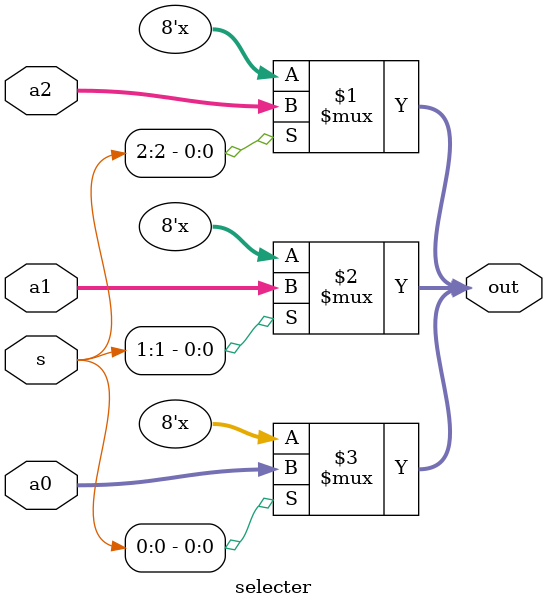
<source format=v>
module median (a0, a1, a2, out);

	input    [7:0]   a0, a1, a2;
	
	output 	 [7:0]   out;
	
	//====================================================================
	//======================= enter your code here =======================


	wire gab,eab;
	wire gbc,ebc;
	wire gac,eac;
	wire [2:0] s;

	comparator_8bit u1_comparator(
		.a(a0),
		.b(a1),
		.g(gab),
		.e(eab)
	);
	comparator_8bit u2_comparator(
		.a(a1),
		.b(a2),
		.g(gbc),
		.e(ebc)
	);
	comparator_8bit u3_comparator(
		.a(a0),
		.b(a2),
		.g(gac),
		.e(eac)
	);


	median_detection u4_median_detection(
		.gab(gab),
		.eab(eab),
		.gbc(gbc),
		.ebc(ebc),
		.gac(gac),
		.eac(eac),
		.s(s)
	);


	selecter u5_selecter(
		.a0(a0),
		.a1(a1),
		.a2(a2),
		.s(s),
		.out(out)
	);


	//====================================================================

endmodule




module comparator_8bit(
	input wire [7:0] a,b,
	output wire g,e 
);
	

	wire [7:0] rg,re,rl;
	wire [7:0] ec;

	
	comparator_1bit u3_comparator(
		.a(a[0]),
		.b(b[0]),
		.g(rg[0]),
		.e(re[0])
	);
	comparator_1bit u4_comparator(
		.a(a[1]),
		.b(b[1]),
		.g(rg[1]),
		.e(re[1])
	);
	comparator_1bit u5_comparator(
		.a(a[2]),
		.b(b[2]),
		.g(rg[2]),
		.e(re[2])
	);
	comparator_1bit u6_comparator(
		.a(a[3]),
		.b(b[3]),
		.g(rg[3]),
		.e(re[3])
	);
	comparator_1bit u7_comparator(
		.a(a[4]),
		.b(b[4]),
		.g(rg[4]),
		.e(re[4])
	);
	comparator_1bit u8_comparator(
		.a(a[5]),
		.b(b[5]),
		.g(rg[5]),
		.e(re[5])
	);
	comparator_1bit u9_comparator(
		.a(a[6]),
		.b(b[6]),
		.g(rg[6]),
		.e(re[6])
	);
	comparator_1bit u10_comparator(
		.a(a[7]),
		.b(b[7]),
		.g(rg[7]),
		.e(re[7])
	);



	equal_cont u1_equal_cont(
		.a(re),
		.o(ec)
	);

	
	
	compare_detector u2_compare_detector(
		.rg(rg),
		.ec(ec),
		.g(g),
		.e(e)
	);



	

endmodule



module compare_detector(
	input wire [7:0] rg,ec,
	output wire g,e 
);
	
	assign g = (rg[7]) || (rg[6] && ec[7]) || (rg[5] && ec[6]) || (rg[4] && ec[5]) || (rg[3] && ec[4]) || (rg[2] && ec[3]) || (rg[1] && ec[2]) || (rg[0] && ec[1]) ;
	assign e = ec[0];

endmodule




module equal_cont(
	input wire [7:0] a,
	output wire [7:0] o
);

	assign o[7] = a[7];
	and(o[6],a[7],a[6]);
	and(o[5],o[6],a[5]);
	and(o[4],o[5],a[4]);
	and(o[3],o[4],a[3]);
	and(o[2],o[3],a[2]);
	and(o[1],o[2],a[1]); 
	and(o[0],o[1],a[0]); 

endmodule 





module comparator_1bit(
	input wire a,b,
	output wire g,e
);

	wire w1,w2;
	wire na,nb;
	
	not(na,a);
	not(nb,b);

	nor(g,na,b);
	
	
	nand(w1,a,b);
	nand(w2,na,nb);
	nand(e,w1,w2);

endmodule



module median_detection(
	input wire gab,eab,
	input wire gbc,ebc,
	input wire gac,eac,
	output wire [2:0] s
);

	wire ab,ba;
	wire ac,ca;
	wire bc,cb;
	
	assign ab = gab | eab;
	assign ba = ~gab;
	assign ac = gac | eac;
	assign ca = ~gac;
	assign bc = gbc | ebc;
	assign cb = ~gbc;

	// a c b || b c a
	assign s[2] = (ac && cb) || (bc && ca);
	// a b c || c b a
	assign s[1] = (ab && bc) || (cb && ba);
	// b a c || c a b
	assign s[0] = (ba && ac) || (ca && ab);
	
endmodule





module selecter(
	input wire [7:0] a0,a1,a2,
	input wire [2:0] s,
	output tri [7:0] out
);

	assign out = s[2] ? a2:8'bz;
	assign out = s[1] ? a1:8'bz;
	assign out = s[0] ? a0:8'bz;

endmodule 



</source>
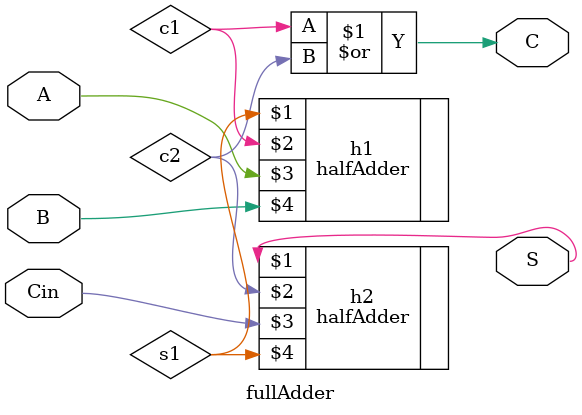
<source format=v>
module fullAdder(S, C, A, B, Cin);
input A, B, Cin;
output S, C;

wire s1, c1, c2;

halfAdder h1(s1, c1, A, B);
halfAdder h2(S, c2, Cin, s1);
or r1(C, c1, c2);

endmodule

</source>
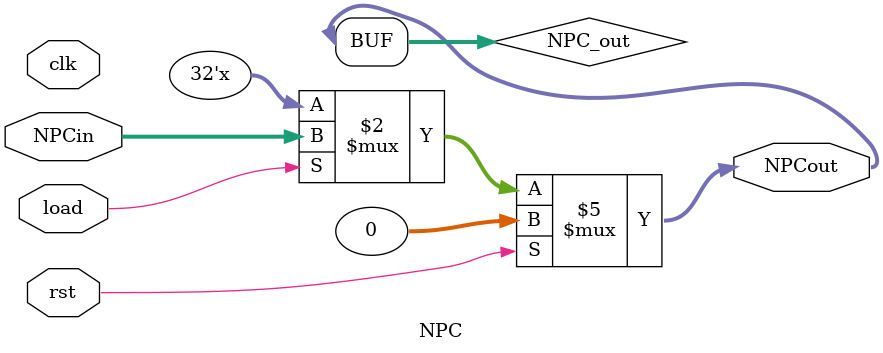
<source format=v>
`timescale 1ns / 1ps


module NPC(
    input wire clk,    // 时钟输入
    input wire rst,    // 复位输入
    input wire [31:0] NPCin,
    input wire load,        //载入使能
    output wire [31:0] NPCout
    );
    reg [31:0] NPC_out;
  always @(*) begin
    if (rst) begin
      // 复位时，将寄存器清零
      NPC_out <= 32'h00000000;
    end else if (load) begin
      // 如果 load 信号为高，则将数据加载到寄存器
      NPC_out <= NPCin;
    end
    // 如果需要其他控制逻辑，请在此处添加
  end
    assign NPCout = NPC_out;
endmodule
</source>
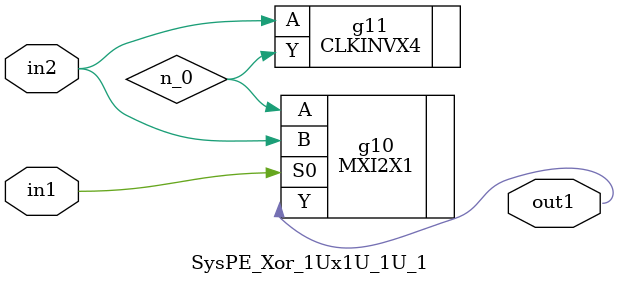
<source format=v>
`timescale 1ps / 1ps


module SysPE_Xor_1Ux1U_1U_1(in2, in1, out1);
  input in2, in1;
  output out1;
  wire in2, in1;
  wire out1;
  wire n_0;
  MXI2X1 g10(.A (n_0), .B (in2), .S0 (in1), .Y (out1));
  CLKINVX4 g11(.A (in2), .Y (n_0));
endmodule



</source>
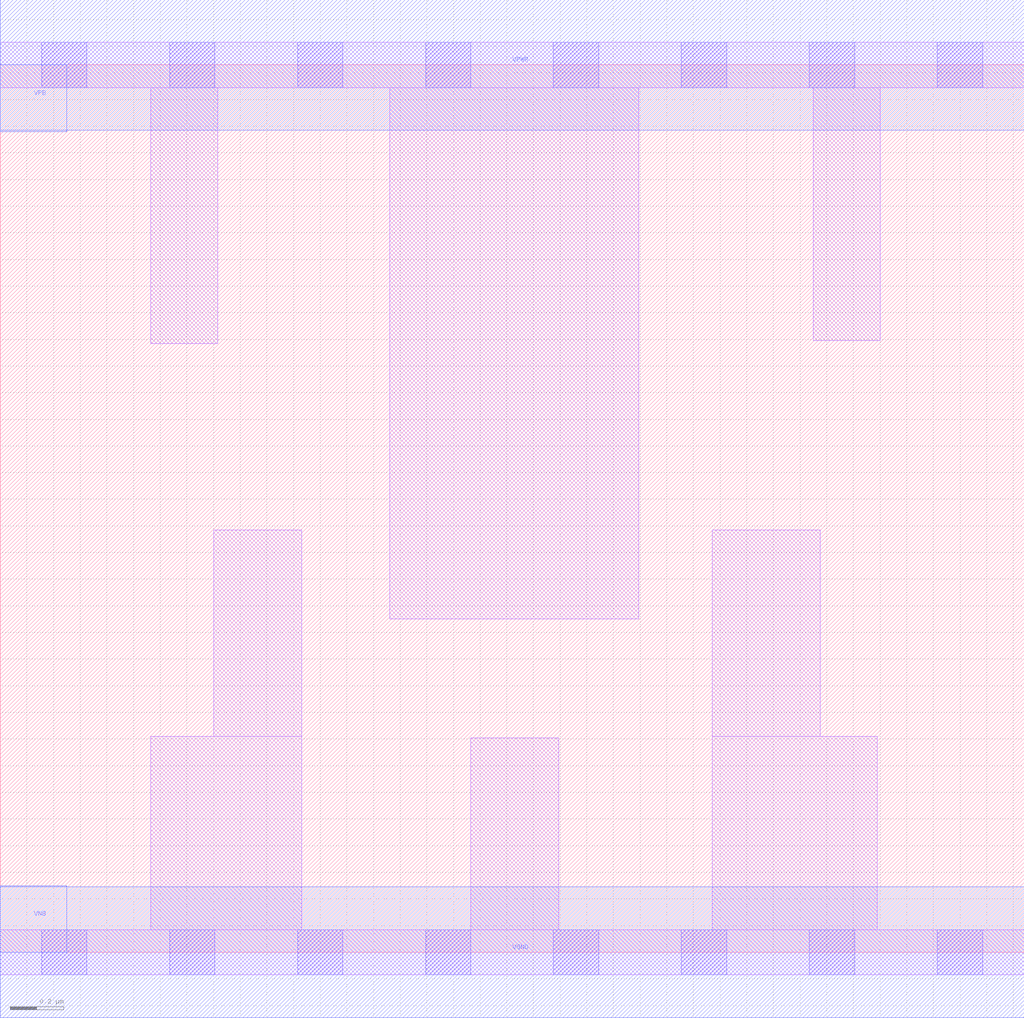
<source format=lef>
# Copyright 2020 The SkyWater PDK Authors
#
# Licensed under the Apache License, Version 2.0 (the "License");
# you may not use this file except in compliance with the License.
# You may obtain a copy of the License at
#
#     https://www.apache.org/licenses/LICENSE-2.0
#
# Unless required by applicable law or agreed to in writing, software
# distributed under the License is distributed on an "AS IS" BASIS,
# WITHOUT WARRANTIES OR CONDITIONS OF ANY KIND, either express or implied.
# See the License for the specific language governing permissions and
# limitations under the License.
#
# SPDX-License-Identifier: Apache-2.0

VERSION 5.5 ;
NAMESCASESENSITIVE ON ;
BUSBITCHARS "[]" ;
DIVIDERCHAR "/" ;
MACRO sky130_fd_sc_hs__decap_8
  CLASS CORE ;
  SOURCE USER ;
  ORIGIN  0.000000  0.000000 ;
  SIZE  3.840000 BY  3.330000 ;
  SYMMETRY X Y ;
  SITE unit ;
  PIN VGND
    DIRECTION INOUT ;
    USE GROUND ;
    PORT
      LAYER met1 ;
        RECT 0.000000 -0.245000 3.840000 0.245000 ;
    END
  END VGND
  PIN VNB
    DIRECTION INOUT ;
    USE GROUND ;
    PORT
      LAYER met1 ;
        RECT 0.000000 0.000000 0.250000 0.250000 ;
    END
  END VNB
  PIN VPB
    DIRECTION INOUT ;
    USE POWER ;
    PORT
      LAYER met1 ;
        RECT 0.000000 3.080000 0.250000 3.330000 ;
    END
  END VPB
  PIN VPWR
    DIRECTION INOUT ;
    USE POWER ;
    PORT
      LAYER met1 ;
        RECT 0.000000 3.085000 3.840000 3.575000 ;
    END
  END VPWR
  OBS
    LAYER li1 ;
      RECT 0.000000 -0.085000 3.840000 0.085000 ;
      RECT 0.000000  3.245000 3.840000 3.415000 ;
      RECT 0.565000  0.085000 1.130000 0.810000 ;
      RECT 0.565000  2.285000 0.815000 3.245000 ;
      RECT 0.800000  0.810000 1.130000 1.585000 ;
      RECT 1.460000  1.250000 2.395000 3.245000 ;
      RECT 1.765000  0.085000 2.095000 0.805000 ;
      RECT 2.670000  0.085000 3.290000 0.810000 ;
      RECT 2.670000  0.810000 3.075000 1.585000 ;
      RECT 3.050000  2.295000 3.300000 3.245000 ;
    LAYER mcon ;
      RECT 0.155000 -0.085000 0.325000 0.085000 ;
      RECT 0.155000  3.245000 0.325000 3.415000 ;
      RECT 0.635000 -0.085000 0.805000 0.085000 ;
      RECT 0.635000  3.245000 0.805000 3.415000 ;
      RECT 1.115000 -0.085000 1.285000 0.085000 ;
      RECT 1.115000  3.245000 1.285000 3.415000 ;
      RECT 1.595000 -0.085000 1.765000 0.085000 ;
      RECT 1.595000  3.245000 1.765000 3.415000 ;
      RECT 2.075000 -0.085000 2.245000 0.085000 ;
      RECT 2.075000  3.245000 2.245000 3.415000 ;
      RECT 2.555000 -0.085000 2.725000 0.085000 ;
      RECT 2.555000  3.245000 2.725000 3.415000 ;
      RECT 3.035000 -0.085000 3.205000 0.085000 ;
      RECT 3.035000  3.245000 3.205000 3.415000 ;
      RECT 3.515000 -0.085000 3.685000 0.085000 ;
      RECT 3.515000  3.245000 3.685000 3.415000 ;
  END
END sky130_fd_sc_hs__decap_8
END LIBRARY

</source>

+ + +

Filter the entries down to the lines holding the string "timescale". Copy each of those lines.

▸ **Exercise result**:
`timescale 1ns / 1ps
`timescale 1ps / 1ps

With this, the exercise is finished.